Diagnostic virologique des infections respiratoires

Dr Geneviève Démonet
CFPPA – Paris. Les virus respiratoires sont responsables d’environ 80 % des infections respiratoires hautes (rhinites, laryngotrachéites) mais aussi basses (bronchites, bronchiolites, pneumopathies). Les virus les plus fréquemment isolés chez les enfants hospitalisés pour infection respiratoire basse sont le virus respiratoire syncytial (VRS), le virus influenzae A, les parainfluenzae et plus rarement les rhinovirus et les adénovirus. De nouveaux virus ont été décrits mais sévissent probablement depuis longtemps : le métapneumovirus et de nouveaux coronavirus. D’autres virus sont émergents, le plus souvent issus d’une recombinaison génétique entre un virus animal et un virus humain (SRAS).

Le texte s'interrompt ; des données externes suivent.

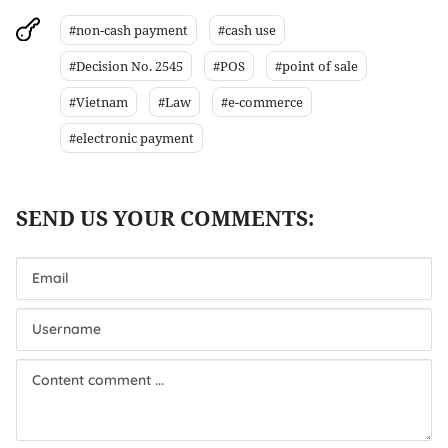
#non-cash payment
#cash use
#Decision No. 2545
#POS
#point of sale
#Vietnam
#Law
#e-commerce
#electronic payment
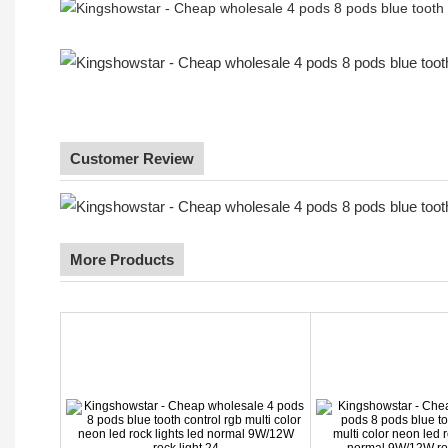
Customer Review
More Products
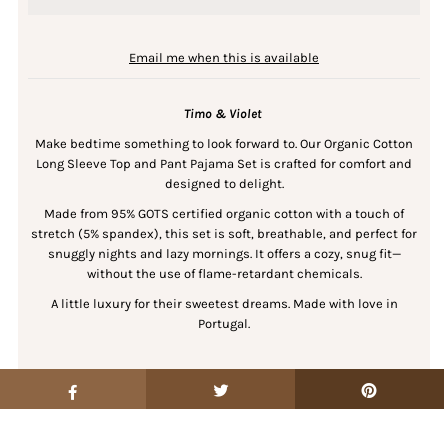
Email me when this is available
Timo & Violet
Make bedtime something to look forward to. Our Organic Cotton
Long Sleeve Top and Pant Pajama Set is crafted for comfort and
designed to delight.
Made from 95% GOTS certified organic cotton with a touch of
stretch (5% spandex), this set is soft, breathable, and perfect for
snuggly nights and lazy mornings. It offers a cozy, snug fit—
without the use of flame-retardant chemicals.
A little luxury for their sweetest dreams. Made with love in
Portugal.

Pour une infection respiratoire basse chez l’enfant, le prélèvement de choix est le lavage-aspiration nasal à l’aide d’un dispositif stérile. La technique de diagnostic la plus classique est la culture cellulaire de virus. Elle présente l’inconvénient d’être longue, coûteuse et d’imposer une rapidité d’acheminement du prélèvement. D’autres techniques ont été développées : les plus utilisées permettent la détection directe des antigènes viraux soit par immunofluorescence directe (au laboratoire), soit par immunochromatographie sur membrane avec un résultat en 10 à 30 minutes. Ces « doctor tests » peuvent être pratiqués au cabinet médical pour le diagnostic de la grippe et du VRS. Ils ont une sensibilité inférieure à celle de la culture : ils ne permettent, par exemple, le diagnostic de la grippe que dans 50 à 60 % des cas. Les techniques « montantes » font appel à la biologie moléculaire par détection du génome viral tout particulièrement par PCR (Polymerase Chain reaction) en temps réel. Cette technique a une sensibilité bien supérieure à celle de la culture et tend à devenir la nouvelle technique de référence.   La détection du génome viral peut également se faire par la technique des puces (ou chips) à ADN qui n’est pas encore validée mais semble promise à un bel avenir. Le diagnostic reste actuellement réservé aux infections sévères nécessitant une hospitalisation. Il permet d’éviter une antibiothérapie inutile, d’utiliser des antiviraux spécifiques et d’appliquer des mesures d’isolement. Cependant, l’arrivée sur le marché d’antigrippaux efficaces (Relenza°, Tamiflu°) soulève la question d’un diagnostic virologique de la grippe en ville.